Distrust your judgement the moment you can
discern the shadow of a personal motive in it.
--Marie von Ebner-Eschenbach (1830—1916)
Austrian writer.
_Aphorisms_, p. 74. [1880-1905]

Reserving judgments is a matter of infinite hope.
--F. Scott Fitzgerald (1896—1940)
American novelist.
_The Great Gatsby_, ch. I [1925]

When people learn no tools of judgment and merely follow
their hopes, the seeds of political manipulation are sown.
--Stephen Jay Gould (1941—2002)
American palaeontologist.
_An Urchin in the Storm_ [1987] "The Quack Detector"

The voice of the people has been said to be the
voice of God; and, however generally this maxim
has been quoted and believed, it is not true to
fact. The people are turbulent and changing,
they seldom judge or determine right.
--Alexander Hamilton (1755or57—1804)
New York delegate to the Constitutional Convention,
major author of the _Federalist Papers_, and first
secretary of the Treasury of the United States [1789-95].
In a speech at the Constitutional Convention [18 June 1787].

Many Germans, women in particular, used to descant
to me upon the radiance of [Hitler's] expression and his
remarkable eyes. I must confess he never gave me any
impression of greatness. He was a spellbinder for his
own people. To the last, I continued to ask myself how
he had risen to what he was and how he maintained
his ascendance over the German people.
--Sir Nevile Henderson (1882—1942)
British ambassador in Berlin [1937—1939].
Adapated from an article in _Life_ [25 March 1940] in which
Henderson declares himself baffled by the appeal of the Fόhrer.

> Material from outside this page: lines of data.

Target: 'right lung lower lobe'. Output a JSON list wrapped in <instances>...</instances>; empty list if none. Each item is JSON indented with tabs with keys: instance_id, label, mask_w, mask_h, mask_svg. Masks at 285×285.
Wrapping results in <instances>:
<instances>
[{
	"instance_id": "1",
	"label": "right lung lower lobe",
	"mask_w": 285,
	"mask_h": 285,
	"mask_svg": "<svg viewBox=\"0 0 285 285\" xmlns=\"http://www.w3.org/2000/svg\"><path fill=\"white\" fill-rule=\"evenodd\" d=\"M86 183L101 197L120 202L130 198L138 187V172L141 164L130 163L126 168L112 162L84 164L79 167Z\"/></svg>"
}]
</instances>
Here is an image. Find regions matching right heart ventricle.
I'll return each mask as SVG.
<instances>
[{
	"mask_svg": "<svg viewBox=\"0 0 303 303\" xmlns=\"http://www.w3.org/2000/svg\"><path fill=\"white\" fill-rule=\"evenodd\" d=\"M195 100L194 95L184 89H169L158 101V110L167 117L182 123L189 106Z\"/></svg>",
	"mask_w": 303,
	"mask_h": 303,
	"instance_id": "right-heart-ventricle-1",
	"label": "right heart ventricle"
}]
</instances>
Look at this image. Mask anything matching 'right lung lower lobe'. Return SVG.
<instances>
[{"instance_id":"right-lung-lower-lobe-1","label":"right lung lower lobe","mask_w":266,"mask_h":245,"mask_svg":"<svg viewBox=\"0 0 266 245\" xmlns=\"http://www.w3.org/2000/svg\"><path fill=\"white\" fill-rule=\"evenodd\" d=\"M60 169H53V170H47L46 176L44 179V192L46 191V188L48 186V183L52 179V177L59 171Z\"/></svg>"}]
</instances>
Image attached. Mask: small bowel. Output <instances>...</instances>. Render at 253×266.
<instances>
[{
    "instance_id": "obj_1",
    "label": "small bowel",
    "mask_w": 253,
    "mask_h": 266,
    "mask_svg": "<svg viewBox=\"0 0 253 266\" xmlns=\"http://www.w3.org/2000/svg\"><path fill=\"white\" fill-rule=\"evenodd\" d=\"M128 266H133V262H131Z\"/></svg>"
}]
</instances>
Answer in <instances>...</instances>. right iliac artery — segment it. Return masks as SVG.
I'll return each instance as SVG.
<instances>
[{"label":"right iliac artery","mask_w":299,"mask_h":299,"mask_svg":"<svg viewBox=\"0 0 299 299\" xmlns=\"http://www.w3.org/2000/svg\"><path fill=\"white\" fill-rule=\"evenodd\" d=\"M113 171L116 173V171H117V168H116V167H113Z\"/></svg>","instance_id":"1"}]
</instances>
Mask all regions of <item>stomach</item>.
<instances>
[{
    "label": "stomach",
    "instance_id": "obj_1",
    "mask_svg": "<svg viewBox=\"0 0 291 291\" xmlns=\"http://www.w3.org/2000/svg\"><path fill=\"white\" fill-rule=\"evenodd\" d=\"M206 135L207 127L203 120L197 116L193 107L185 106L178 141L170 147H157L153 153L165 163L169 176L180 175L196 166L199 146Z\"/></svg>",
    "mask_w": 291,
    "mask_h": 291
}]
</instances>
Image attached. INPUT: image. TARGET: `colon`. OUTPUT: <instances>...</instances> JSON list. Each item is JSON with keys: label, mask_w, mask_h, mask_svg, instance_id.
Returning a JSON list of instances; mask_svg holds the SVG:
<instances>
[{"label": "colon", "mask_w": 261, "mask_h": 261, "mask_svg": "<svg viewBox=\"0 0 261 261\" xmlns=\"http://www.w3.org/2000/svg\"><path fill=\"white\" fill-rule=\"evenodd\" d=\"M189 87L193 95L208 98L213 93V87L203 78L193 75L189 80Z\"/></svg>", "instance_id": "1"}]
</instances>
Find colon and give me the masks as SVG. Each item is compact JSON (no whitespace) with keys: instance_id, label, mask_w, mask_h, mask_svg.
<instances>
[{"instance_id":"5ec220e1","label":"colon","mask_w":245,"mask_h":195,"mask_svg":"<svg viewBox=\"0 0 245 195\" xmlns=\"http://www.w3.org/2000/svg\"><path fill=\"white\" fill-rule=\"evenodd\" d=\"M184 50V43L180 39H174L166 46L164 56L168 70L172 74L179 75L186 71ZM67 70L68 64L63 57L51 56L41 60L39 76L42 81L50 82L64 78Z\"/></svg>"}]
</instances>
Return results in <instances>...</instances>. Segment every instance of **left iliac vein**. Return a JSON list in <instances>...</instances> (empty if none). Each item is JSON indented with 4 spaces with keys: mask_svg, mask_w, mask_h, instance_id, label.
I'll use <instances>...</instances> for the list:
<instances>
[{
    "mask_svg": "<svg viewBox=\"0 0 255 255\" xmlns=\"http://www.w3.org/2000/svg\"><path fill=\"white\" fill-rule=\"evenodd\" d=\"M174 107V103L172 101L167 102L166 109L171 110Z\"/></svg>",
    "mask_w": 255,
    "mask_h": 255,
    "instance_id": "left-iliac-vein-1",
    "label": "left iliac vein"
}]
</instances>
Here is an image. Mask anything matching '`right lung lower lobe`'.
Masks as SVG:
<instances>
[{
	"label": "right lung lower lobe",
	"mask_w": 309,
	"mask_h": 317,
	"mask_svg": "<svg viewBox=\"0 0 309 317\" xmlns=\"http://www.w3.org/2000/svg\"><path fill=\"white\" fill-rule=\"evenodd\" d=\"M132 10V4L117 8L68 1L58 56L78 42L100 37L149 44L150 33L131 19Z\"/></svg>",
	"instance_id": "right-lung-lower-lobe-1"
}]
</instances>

A woman in love is a very poor judge of character.
--Josiah Gilbert Holland (1819—1881)
American novelist, poet, and editor of "Scribner’s Magazine."
Lesson XIII "Repose" in _Lessons in Life_
by Timothy Titcomb (pseud.) [10th ed. 1862].

I was guilty of judging capitalism by its operations and
socialism by its hopes and aspirations; capitalism by its
works and socialism by its literature.
--Sidney Hook (1902—1989)
American educator and social philosopher.
_Out of Step_ [1985]

Few things feel finer than havin' our judgement vindicated.
--Frank McKinney (Kin) Hubbard (1868—1930)
American humorist.
_Abe Martin: Hoss Sense and Nonsense_, p.126 [1926]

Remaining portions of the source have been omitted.